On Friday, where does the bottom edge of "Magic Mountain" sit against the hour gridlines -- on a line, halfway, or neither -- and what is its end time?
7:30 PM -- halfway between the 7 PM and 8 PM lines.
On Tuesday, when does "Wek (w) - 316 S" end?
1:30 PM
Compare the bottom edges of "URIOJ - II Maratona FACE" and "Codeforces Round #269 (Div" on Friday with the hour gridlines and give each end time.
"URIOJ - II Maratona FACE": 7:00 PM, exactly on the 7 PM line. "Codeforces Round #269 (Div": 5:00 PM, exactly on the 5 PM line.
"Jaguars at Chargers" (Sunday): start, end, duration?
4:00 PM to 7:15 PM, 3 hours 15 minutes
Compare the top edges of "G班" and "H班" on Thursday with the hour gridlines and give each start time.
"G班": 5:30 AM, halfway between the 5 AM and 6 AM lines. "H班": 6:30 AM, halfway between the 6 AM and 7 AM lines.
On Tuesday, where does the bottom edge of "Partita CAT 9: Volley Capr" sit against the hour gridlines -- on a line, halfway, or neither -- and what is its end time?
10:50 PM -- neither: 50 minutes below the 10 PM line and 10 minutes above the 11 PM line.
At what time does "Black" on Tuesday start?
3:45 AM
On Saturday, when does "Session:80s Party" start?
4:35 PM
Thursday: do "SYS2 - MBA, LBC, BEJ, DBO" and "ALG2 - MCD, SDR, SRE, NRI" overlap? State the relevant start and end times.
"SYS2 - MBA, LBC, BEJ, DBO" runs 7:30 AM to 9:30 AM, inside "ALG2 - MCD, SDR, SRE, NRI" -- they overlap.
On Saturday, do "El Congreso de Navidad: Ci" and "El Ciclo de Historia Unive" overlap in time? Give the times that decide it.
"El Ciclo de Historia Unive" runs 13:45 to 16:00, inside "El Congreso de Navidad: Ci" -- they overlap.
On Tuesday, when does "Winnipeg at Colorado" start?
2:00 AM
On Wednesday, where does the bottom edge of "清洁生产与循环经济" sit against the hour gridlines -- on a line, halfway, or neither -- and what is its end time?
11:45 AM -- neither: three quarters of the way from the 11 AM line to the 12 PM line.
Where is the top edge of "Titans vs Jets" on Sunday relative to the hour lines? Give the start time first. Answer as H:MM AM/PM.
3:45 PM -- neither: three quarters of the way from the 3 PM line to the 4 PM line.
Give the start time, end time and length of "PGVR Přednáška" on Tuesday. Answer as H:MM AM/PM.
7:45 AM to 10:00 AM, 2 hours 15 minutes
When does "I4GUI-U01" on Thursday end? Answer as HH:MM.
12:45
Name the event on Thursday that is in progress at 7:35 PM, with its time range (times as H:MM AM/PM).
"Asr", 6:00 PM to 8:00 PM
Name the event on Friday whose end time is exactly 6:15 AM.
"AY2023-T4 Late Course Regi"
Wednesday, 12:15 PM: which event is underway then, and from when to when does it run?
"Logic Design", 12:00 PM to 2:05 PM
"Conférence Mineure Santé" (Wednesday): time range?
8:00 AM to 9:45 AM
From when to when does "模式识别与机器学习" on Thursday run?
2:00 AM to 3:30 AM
+ + + +
● **Required task**: Render every one of the rows above as a numbered list, leaving out any blank lines.

● **The answer**:
1. On Friday, where does the bottom edge of "Magic Mountain" sit against the hour gridlines -- on a line, halfway, or neither -- and what is its end time?
2. 7:30 PM -- halfway between the 7 PM and 8 PM lines.
3. On Tuesday, when does "Wek (w) - 316 S" end?
4. 1:30 PM
5. Compare the bottom edges of "URIOJ - II Maratona FACE" and "Codeforces Round #269 (Div" on Friday with the hour gridlines and give each end time.
6. "URIOJ - II Maratona FACE": 7:00 PM, exactly on the 7 PM line. "Codeforces Round #269 (Div": 5:00 PM, exactly on the 5 PM line.
7. "Jaguars at Chargers" (Sunday): start, end, duration?
8. 4:00 PM to 7:15 PM, 3 hours 15 minutes
9. Compare the top edges of "G班" and "H班" on Thursday with the hour gridlines and give each start time.
10. "G班": 5:30 AM, halfway between the 5 AM and 6 AM lines. "H班": 6:30 AM, halfway between the 6 AM and 7 AM lines.
11. On Tuesday, where does the bottom edge of "Partita CAT 9: Volley Capr" sit against the hour gridlines -- on a line, halfway, or neither -- and what is its end time?
12. 10:50 PM -- neither: 50 minutes below the 10 PM line and 10 minutes above the 11 PM line.
13. At what time does "Black" on Tuesday start?
14. 3:45 AM
15. On Saturday, when does "Session:80s Party" start?
16. 4:35 PM
17. Thursday: do "SYS2 - MBA, LBC, BEJ, DBO" and "ALG2 - MCD, SDR, SRE, NRI" overlap? State the relevant start and end times.
18. "SYS2 - MBA, LBC, BEJ, DBO" runs 7:30 AM to 9:30 AM, inside "ALG2 - MCD, SDR, SRE, NRI" -- they overlap.
19. On Saturday, do "El Congreso de Navidad: Ci" and "El Ciclo de Historia Unive" overlap in time? Give the times that decide it.
20. "El Ciclo de Historia Unive" runs 13:45 to 16:00, inside "El Congreso de Navidad: Ci" -- they overlap.
21. On Tuesday, when does "Winnipeg at Colorado" start?
22. 2:00 AM
23. On Wednesday, where does the bottom edge of "清洁生产与循环经济" sit against the hour gridlines -- on a line, halfway, or neither -- and what is its end time?
24. 11:45 AM -- neither: three quarters of the way from the 11 AM line to the 12 PM line.
25. Where is the top edge of "Titans vs Jets" on Sunday relative to the hour lines? Give the start time first. Answer as H:MM AM/PM.
26. 3:45 PM -- neither: three quarters of the way from the 3 PM line to the 4 PM line.
27. Give the start time, end time and length of "PGVR Přednáška" on Tuesday. Answer as H:MM AM/PM.
28. 7:45 AM to 10:00 AM, 2 hours 15 minutes
29. When does "I4GUI-U01" on Thursday end? Answer as HH:MM.
30. 12:45
31. Name the event on Thursday that is in progress at 7:35 PM, with its time range (times as H:MM AM/PM).
32. "Asr", 6:00 PM to 8:00 PM
33. Name the event on Friday whose end time is exactly 6:15 AM.
34. "AY2023-T4 Late Course Regi"
35. Wednesday, 12:15 PM: which event is underway then, and from when to when does it run?
36. "Logic Design", 12:00 PM to 2:05 PM
37. "Conférence Mineure Santé" (Wednesday): time range?
38. 8:00 AM to 9:45 AM
39. From when to when does "模式识别与机器学习" on Thursday run?
40. 2:00 AM to 3:30 AM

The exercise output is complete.